Tobacco usage, in smoked and smokeless forms, occurs in all cultures worldwide [1]. Tobacco smoke contains more than 4,000 chemicals, more than 50 known or suspected carcinogens, and many potent irritants. Chemical carcinogens present in tobacco smoke include tobacco-specific nitrosamines (TSNAs), polyaromatic hydrocarbons (PAHs), and

volatile organic compounds (VOCs) [1]. Carcinogenic nitrosamines are also present in smokeless tobacco products [9]. Despite the well-known adverse health effects of tobacco, people continue to use this, and once started, find it difficult to quit, due to addiction [10]. The pharmacologic and behavioral processes that determine tobacco addiction are similar to those that determine addiction to drugs such as heroin and cocaine. Human and animal studies have shown that the powerful pharmacologic agent nicotine is the main psychoactive compound in tobacco that leads to addiction. The beta-carbolines harmane and norharmane which are present in cigarette smoke may also play a role in tobacco addiction by activating the firing and/or burst activity of dopamine neurons [11]. Smoking initiation and persistence are also influenced by genetic factors. Among the candidate genes predisposing to tobacco use are several genes involved in nicotine metabolism and dopamine catabolism, including genes encoding the nicotinic receptor, the dopamine D1, D2, D4 and D5 receptors, the serotonin transporter (SERT), dopamine betahydroxylase, and Cytochrome P450[12–14].

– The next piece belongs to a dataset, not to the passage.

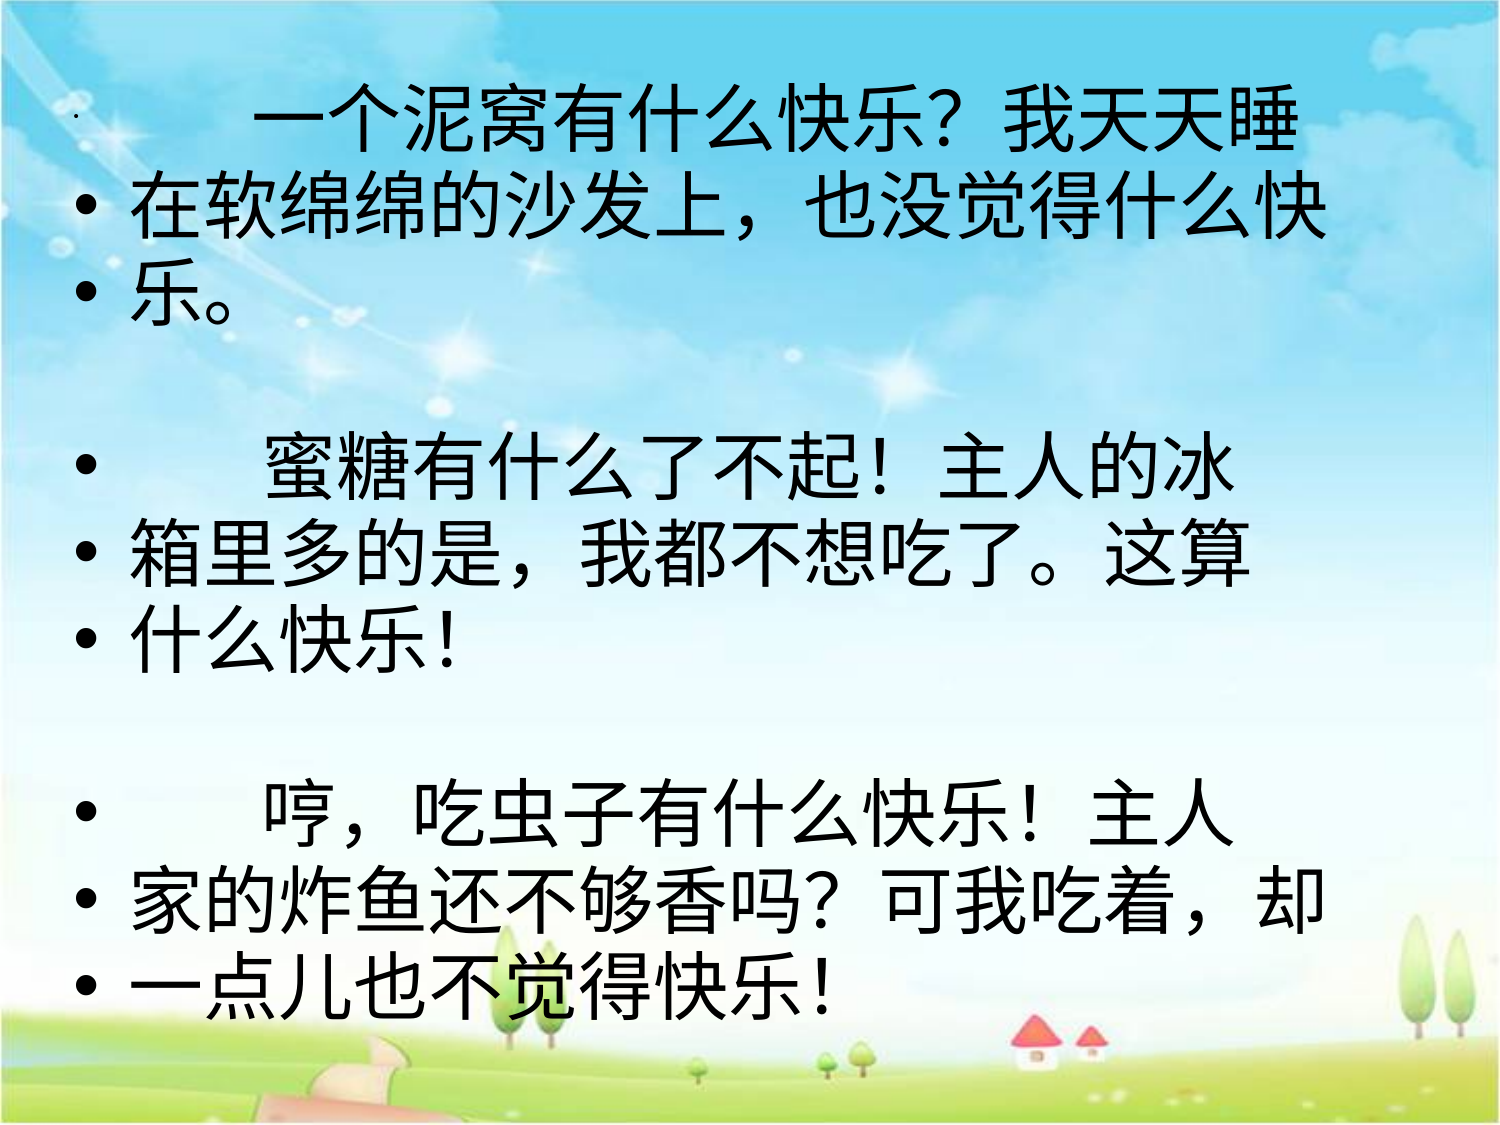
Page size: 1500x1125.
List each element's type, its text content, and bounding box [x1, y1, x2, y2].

picture [0, 0, 1500, 1125]
text_box 一个泥窝有什么快乐？我天天睡 在软绵绵的沙发上，也没觉得什么快 乐。 蜜糖有什么了不起！主人的冰 箱里多的是，我都不想吃了。这算 什么快乐！ 哼，吃虫子有什么快乐！主人 家的炸鱼还不够香吗？可我吃着，却 一点儿也不觉得快乐！ [58, 81, 1430, 1055]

Understanding the tobacco epidemic: the WHO/Lopez model

The WHO/Lopez model of the four stages of the evolving tobacco epidemic provides a conceptual framework to link the stages of the epidemic into a continuum, rather than a series of isolated events (Figure 1) [15]. This model, originally proposed by Lopez et al. [16], allows virtually any country to identify where it is in relation to the larger epidemic.